Dr. Farnam Jahanian serves as the NSF Assistant Director for the Computer and Information Science and Engineering (CISE) Directorate. He guides CISE in its mission to uphold the nation's leadership in computer and information science and engineering through its support for fundamental and transformative advances that are a key driver of economic competitiveness and crucial to achieving national priorities. Dr. Jahanian oversees the CISE budget of over $600 million, directing programs and initiatives that support ambitious long-term research and innovation, foster broad interdisciplinary collaborations, and contribute to the development of a computing and information technology workforce with skills essential to success in the increasingly competitive, global market. He also serves as co-chair of the Networking and Information Technology Research and Development (NITRD) Subcommittee of the National Science and Technology Council Committee on Technology, providing overall coordination for the activies of 14 government agencies.
Dr. Jahanian holds the Edward S. Davidson Collegiate Professorship in Electrical Engineering and Computer Science at the University of Michigan, where he served as Department Chair for Computer Science and Engineering from 2007-2011 and as Director of the Software Systems Laboratory from 1997-2000. Earlier in his career, he held research and management positions at the IBM T.J. Watson Research Center.

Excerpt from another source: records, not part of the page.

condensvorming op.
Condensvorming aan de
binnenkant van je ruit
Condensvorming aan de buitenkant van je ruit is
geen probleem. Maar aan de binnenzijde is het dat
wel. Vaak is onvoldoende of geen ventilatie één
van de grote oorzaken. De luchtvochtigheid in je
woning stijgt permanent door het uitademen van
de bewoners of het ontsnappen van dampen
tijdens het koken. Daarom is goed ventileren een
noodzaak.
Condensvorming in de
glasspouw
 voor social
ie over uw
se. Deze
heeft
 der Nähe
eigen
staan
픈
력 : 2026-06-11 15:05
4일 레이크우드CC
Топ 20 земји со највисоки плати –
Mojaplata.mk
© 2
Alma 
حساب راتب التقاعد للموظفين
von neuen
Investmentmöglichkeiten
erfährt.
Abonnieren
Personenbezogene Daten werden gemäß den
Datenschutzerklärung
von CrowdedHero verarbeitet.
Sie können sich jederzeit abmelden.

Over the last two decades at the University of Michigan, Dr. Jahanian led several large-scale research projects that studied the growth and scalability of the Internet infrastructure, which ultimately transformed how cyber threats are addressed by Internet Service Providers. His research on Internet infrastructure security formed the basis for the successful Internet security services company Arbor Networks, which he co-founded in 2001. Dr. Jahanian served as Chairman of Arbor Networks until its acquisition by Tektronix Communications, a division of Danaher Corporation, in 2010.
Dr. Jahanian is the author of over 100 published resaerch papers and has served on dozens of national advisory boards and panels. His work on Internet routing stability and convergence has been highly influential within both the network research and the Internet operational communities and was recognized with an ACM SIGCOMM Test of Time Award in 2008. He has received numerous other awards for his innovative research, commitment to education, and technology commercialization activities. He was named Distinguished University Innovator at the University of Michigan (2009) and received the Governor's University Award for Commercialization Excellence (2005).
Dr. Jahanian holds a Master's degree and a Ph.D. in Computer Science from the University of Texas-Austin. He is a Fellow of the Association for Computing Machinery (ACM), the Institute of Electrical and Electronic Engineers (IEEE), and the American Association for the Advancement of Science (AAAS).